====== DATASET RECORDS

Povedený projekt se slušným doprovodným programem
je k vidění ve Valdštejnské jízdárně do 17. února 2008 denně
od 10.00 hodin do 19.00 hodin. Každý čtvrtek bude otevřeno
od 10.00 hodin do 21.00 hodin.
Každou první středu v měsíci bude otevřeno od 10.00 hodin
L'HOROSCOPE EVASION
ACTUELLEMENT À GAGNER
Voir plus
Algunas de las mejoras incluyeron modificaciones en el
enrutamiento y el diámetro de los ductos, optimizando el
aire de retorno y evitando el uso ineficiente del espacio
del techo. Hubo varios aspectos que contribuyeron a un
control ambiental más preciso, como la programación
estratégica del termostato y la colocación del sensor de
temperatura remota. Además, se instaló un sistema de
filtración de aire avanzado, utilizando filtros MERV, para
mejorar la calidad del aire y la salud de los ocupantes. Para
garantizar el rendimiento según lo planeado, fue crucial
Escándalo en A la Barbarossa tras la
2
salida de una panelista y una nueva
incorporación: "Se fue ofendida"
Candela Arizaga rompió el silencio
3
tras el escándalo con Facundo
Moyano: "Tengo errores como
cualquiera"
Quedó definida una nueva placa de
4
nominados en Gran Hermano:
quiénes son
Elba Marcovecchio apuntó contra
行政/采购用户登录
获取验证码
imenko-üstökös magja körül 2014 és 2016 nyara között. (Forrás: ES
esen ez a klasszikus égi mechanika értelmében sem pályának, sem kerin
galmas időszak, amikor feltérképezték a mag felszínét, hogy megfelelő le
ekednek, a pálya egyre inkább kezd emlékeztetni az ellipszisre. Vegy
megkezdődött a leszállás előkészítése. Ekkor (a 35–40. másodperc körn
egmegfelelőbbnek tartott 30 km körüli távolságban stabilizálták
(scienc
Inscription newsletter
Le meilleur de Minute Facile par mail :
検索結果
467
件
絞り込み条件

============

Would you repeat, exactly and with nothing added, every line from the line containing "quiénes son" through the last line of the records above?

EXERCISE RESPONSE:
quiénes son
Elba Marcovecchio apuntó contra
行政/采购用户登录
获取验证码
imenko-üstökös magja körül 2014 és 2016 nyara között. (Forrás: ES
esen ez a klasszikus égi mechanika értelmében sem pályának, sem kerin
galmas időszak, amikor feltérképezték a mag felszínét, hogy megfelelő le
ekednek, a pálya egyre inkább kezd emlékeztetni az ellipszisre. Vegy
megkezdődött a leszállás előkészítése. Ekkor (a 35–40. másodperc körn
egmegfelelőbbnek tartott 30 km körüli távolságban stabilizálták
(scienc
Inscription newsletter
Le meilleur de Minute Facile par mail :
検索結果
467
件
絞り込み条件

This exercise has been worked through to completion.